14 Das Zentralamt macht in seinem Rechtsmittel beim vorlegenden Gericht geltend, dass die Wendung „ganz oder teilweise an die Stelle … tritt“ als eine der Übertragungsmodalitäten, die in den fraglichen Bestimmungen des LOU und der Richtlinie 2014/24 vorgesehen seien, dahin auszulegen sei, dass der durch die Übertragung begünstigte Auftragnehmer lediglich hinsichtlich der Rechte und Pflichten aus dem Auftrag oder der Rahmenvereinbarung an die Stelle des ursprünglichen Auftragnehmers treten müsse. Werde darüber hinaus noch die Übertragung von Geschäftsbereichen oder von Vermögen verlangt, würde der Anwendungsbereich dieser Bestimmungen stark eingeschränkt. Entscheidend sei, dass der neue Auftragnehmer den fraglichen Auftrag oder die fragliche Rahmenvereinbarung gemäß den ursprünglich festgelegten Bedingungen und Erfordernissen ausführen könne.

15 Dustin weist beim vorlegenden Gericht seinerseits darauf hin, dass die Voraussetzung, wonach der neue Auftragnehmer im Zuge einer Unternehmensumstrukturierung nach Art. 72 Abs. 1 Buchst. d Ziff. ii der Richtlinie 2014/24 ganz oder teilweise an die Stelle des ursprünglichen Auftragnehmers getreten sein müsse, sich auf Situationen beziehe, in denen die von dem Auftrag oder von der Rahmenvereinbarung betroffenen Geschäftsbereiche auf den neuen Auftragnehmer übertragen würden. Die Übertragung des Auftrags oder der Rahmenvereinbarung sei lediglich eine weitere Folge der Übertragung des Tätigkeitssegments. Die Übertragung von Aufträgen oder Rahmenvereinbarungen, die Gegenstand von Ausschreibungen gewesen seien, ohne gleichzeitige Übertragung der betroffenen Geschäftsbereiche würde nicht nur dazu führen, dass mit solchen Aufträgen oder Rahmenvereinbarungen Handel getrieben werde, sondern würde auch die teilweise Übertragung von Rechten und Pflichten aus solchen Aufträgen oder Rahmenvereinbarungen ermöglichen.

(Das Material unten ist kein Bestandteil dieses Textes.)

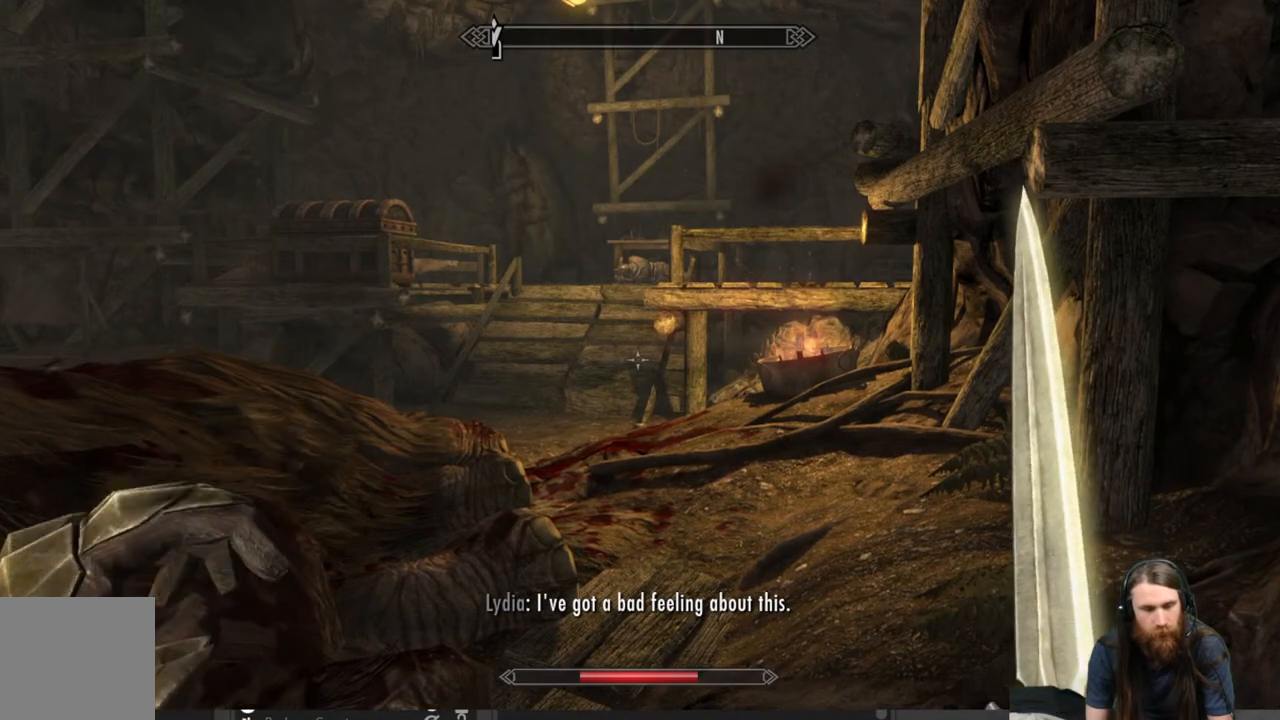
{"buttons": ["L2"], "left_stick": "center", "right_stick": "left", "events": [[100, "right_stick", "left"], [283, "left_stick", "right"], [450, "L2", "down"], [450, "left_stick", "center"]]}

16 Unter diesen Umständen hat der Högsta förvaltningsdomstol (Oberster Verwaltungsgerichtshof) beschlossen, das Verfahren auszusetzen und dem Gerichtshof folgende Frage zur Vorabentscheidung vorzulegen:

Folgt aus dem Umstand, dass ein neuer Auftragnehmer die Rechte und Pflichten des ursprünglichen Auftragnehmers aus einer Rahmenvereinbarung übernommen hat, nachdem über das Vermögen des ursprünglichen Auftragnehmers das Konkursverfahren eröffnet wurde und die Vereinbarung aus der Konkursmasse übertragen wurde, dass der neue Auftragnehmer unter Bedingungen, wie sie Art. 72 Abs. 1 Buchst. d Ziff. ii der Richtlinie 2014/24 vorsieht, an die Stelle des ursprünglichen Auftragnehmers getreten ist?

Zur Vorlagefrage

17 Mit seiner Frage möchte das vorlegende Gericht wissen, ob Art. 72 Abs. 1 Buchst. d Ziff. ii der Richtlinie 2014/24 dahin auszulegen ist, dass bei einem Wirtschaftsteilnehmer, der – nachdem über das Vermögen des ursprünglichen Auftragnehmers das zu dessen Abwicklung führende Konkursverfahren eröffnet wurde – lediglich diejenigen Rechte und Pflichten des ursprünglichen Auftragnehmers übernommen hat, die sich aus einer mit einem öffentlichen Auftraggeber geschlossenen Rahmenvereinbarung ergeben, davon auszugehen ist, dass er unter den Voraussetzungen dieser Bestimmung an die Stelle des genannten ursprünglichen Auftragnehmers getreten ist.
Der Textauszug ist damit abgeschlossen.